Prime Minister Narendra Modi’s ‘Look East’ policy is a vital string to the bow of India’s foreign policy. The momentum of global change brings fresh challenges, opportunities and the occasional pitfall. They have all to be calibrated and factored into a coherent working order, flexible but clear in its averred goal, that of safeguarding and promoting the national interest.
It is on this canvas that India’s outreach to Vietnam needs to be fully understood and appreciated. The building blocks were already in place during Indira Gandhi’s tenure as Indian Prime Minister. Indeed, there was an earlier rapport between her father, Jawaharlal Nehru, India’s first Prime Minister, and Vietnam’s founding father and first President, the legendary Ho Chi Minh. The Indian masses had followed closely the Vietnamese liberation struggle, first against the occupying remnants of the Japanese Imperial Army, then the far greater struggle against French colonialism, climaxed by the country’s epic resistance and victory over the United States, previously paymaster of the French. Vietnam’s unity – which America had staunchly opposed - came with its military triumph in April 1975. Vietnam’s victory, in valour, skill and endurance, was second only to the Soviet Red Army’s victory over Nazi Germany in the Great Patriotic War and its demolition of Hitler’s vaunted Thousand-Year Third Reich.
Ho Chi Minh died in 1969, but his indomitable heirs, were among them, the military architect of victory, Defence Minister General Vo Nguyen Giap, with Prime Minister Pham Van Dong the political guide. Vietnam subsequently entered Cambodia, overthrew the infamous, Chinese backed, monster Pol Pot Khmer Rouge and drove it into the jungle, repelled a Chinese invasion of their country in 1979 – apparently to teach Vietnam a lesson taught to India in 1962, said Beijing. The humbling of China, the expulsion of Pol Pot, antagonised the West, both, at time, de facto allies of the United States.

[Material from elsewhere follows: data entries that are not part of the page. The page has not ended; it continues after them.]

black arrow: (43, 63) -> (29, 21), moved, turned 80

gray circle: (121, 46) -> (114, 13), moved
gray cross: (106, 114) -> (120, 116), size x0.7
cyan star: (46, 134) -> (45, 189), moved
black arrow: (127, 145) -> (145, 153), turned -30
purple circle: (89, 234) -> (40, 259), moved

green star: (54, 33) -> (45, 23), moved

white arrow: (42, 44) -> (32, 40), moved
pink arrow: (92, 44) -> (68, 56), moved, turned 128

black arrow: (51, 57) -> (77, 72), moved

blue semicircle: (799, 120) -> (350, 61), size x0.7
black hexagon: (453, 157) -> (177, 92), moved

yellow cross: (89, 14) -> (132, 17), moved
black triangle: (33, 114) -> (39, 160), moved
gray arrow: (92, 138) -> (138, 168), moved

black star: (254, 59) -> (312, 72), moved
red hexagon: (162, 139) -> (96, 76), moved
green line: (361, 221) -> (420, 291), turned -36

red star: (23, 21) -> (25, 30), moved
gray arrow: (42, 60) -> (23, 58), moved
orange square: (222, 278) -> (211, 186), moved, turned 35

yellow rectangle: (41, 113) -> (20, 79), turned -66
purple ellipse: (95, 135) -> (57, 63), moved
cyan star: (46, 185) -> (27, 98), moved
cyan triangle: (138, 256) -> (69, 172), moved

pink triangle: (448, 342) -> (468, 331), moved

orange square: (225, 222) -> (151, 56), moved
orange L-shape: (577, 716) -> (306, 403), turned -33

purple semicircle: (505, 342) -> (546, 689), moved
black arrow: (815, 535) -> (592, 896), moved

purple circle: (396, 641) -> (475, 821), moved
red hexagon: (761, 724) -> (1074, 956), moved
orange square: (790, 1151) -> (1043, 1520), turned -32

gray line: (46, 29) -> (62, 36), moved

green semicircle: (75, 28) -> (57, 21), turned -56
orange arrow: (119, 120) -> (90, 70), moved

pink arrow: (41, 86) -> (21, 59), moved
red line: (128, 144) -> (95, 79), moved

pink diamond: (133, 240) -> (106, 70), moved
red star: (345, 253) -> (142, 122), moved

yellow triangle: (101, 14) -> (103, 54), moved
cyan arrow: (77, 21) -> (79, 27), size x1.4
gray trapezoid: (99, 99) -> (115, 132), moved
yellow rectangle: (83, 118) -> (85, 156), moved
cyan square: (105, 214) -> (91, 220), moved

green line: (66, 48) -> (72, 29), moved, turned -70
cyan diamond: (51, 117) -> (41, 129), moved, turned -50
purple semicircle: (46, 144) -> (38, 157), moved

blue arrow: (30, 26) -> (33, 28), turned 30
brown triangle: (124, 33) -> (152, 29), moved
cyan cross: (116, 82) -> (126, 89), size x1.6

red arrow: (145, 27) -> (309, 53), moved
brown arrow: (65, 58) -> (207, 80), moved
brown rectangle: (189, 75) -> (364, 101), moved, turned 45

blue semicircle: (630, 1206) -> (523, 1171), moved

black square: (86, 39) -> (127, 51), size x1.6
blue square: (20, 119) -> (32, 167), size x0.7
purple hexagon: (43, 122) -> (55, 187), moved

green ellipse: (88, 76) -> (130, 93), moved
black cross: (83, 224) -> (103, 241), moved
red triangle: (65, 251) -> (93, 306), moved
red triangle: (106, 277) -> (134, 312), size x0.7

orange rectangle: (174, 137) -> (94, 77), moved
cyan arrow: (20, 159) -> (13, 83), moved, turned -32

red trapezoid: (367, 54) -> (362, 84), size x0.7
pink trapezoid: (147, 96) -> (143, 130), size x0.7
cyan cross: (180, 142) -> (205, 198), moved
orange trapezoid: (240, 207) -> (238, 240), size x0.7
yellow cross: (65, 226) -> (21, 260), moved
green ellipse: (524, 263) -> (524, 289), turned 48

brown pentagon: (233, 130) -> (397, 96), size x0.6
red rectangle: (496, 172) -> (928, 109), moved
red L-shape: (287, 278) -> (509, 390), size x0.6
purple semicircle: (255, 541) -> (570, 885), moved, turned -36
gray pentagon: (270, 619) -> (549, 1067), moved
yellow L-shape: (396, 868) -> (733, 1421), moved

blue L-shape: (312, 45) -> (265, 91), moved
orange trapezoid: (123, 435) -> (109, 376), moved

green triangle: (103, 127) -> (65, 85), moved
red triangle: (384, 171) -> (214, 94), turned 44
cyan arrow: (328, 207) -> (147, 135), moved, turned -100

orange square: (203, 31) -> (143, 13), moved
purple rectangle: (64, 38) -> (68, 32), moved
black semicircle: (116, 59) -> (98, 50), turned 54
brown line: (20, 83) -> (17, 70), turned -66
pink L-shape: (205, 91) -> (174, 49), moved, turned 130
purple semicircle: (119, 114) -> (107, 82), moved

During this regional tumult, India had stood firmly behind Vietnam, and hence Premier Pham van Dong arrived in New Delhi to express his country’s gratitude for India’s support in its darkest hours. India, like Vietnam, was poor, but had shared the paucity of its economic possessions. Vietnam, said her visitor would not forget India’s generosity. As a quid pro quo Vietnam expressed total support for India’s territorial dispute with China along the Himalayan border, fact which the slow-witted Indian media are yet to report or recognise after all these years. Jejune reports on President Trump’s latest shenanigans at home and abroad are all that apparently matter.
The vistas of India-Vietnam relations lend hope and expectation that the best is yet to come, although they have galloped forward in the decades since, with both Congress-led and BJP-led governments cementing ties, particularly in defence and security, where cooperation is intense and deep. China’s rise reflected in its bullying conduct in the South China Sea has alarmed South East and India, whose unfolding responses are likely to have an enduring regional impact. Vietnam is one the region’s tiger economies, forging ahead in multiple directions, one towards India.
The fact file bulges with promise. Vietnam is currently India’s fourth-largest trading partner in ASEAN [Association of South East Asian Nations] with bilateral trade currently worth $14 billion, almost double from $7.8 billion in 2016, and expected to reach $15 billion in 2020 and rising. Oil exploration, agricultural and industrial manufactures are the staple elements of trade. According to the Foreign Investment Agency of Vietnam, during the first six months of 2019, India registered 30 new investment projects worth total capital of $21.74 million in key sectors such as energy, mineral exploration agro-processing, farm products, IT. Tourism has been boosted by e-visa applications and direct air travel which commenced in October 2019.
During Prime Minister Modi’s visit to Hanoi in September 2016, the India-Vietnam relationship was raised to Comprehensive Strategic Partnership. India also contributes river projects in the Mekong.
In sum, the India-Vietnam relationship is set to grow in every facet of development, agriculture, industry, science, technology education and not least, in defence and security.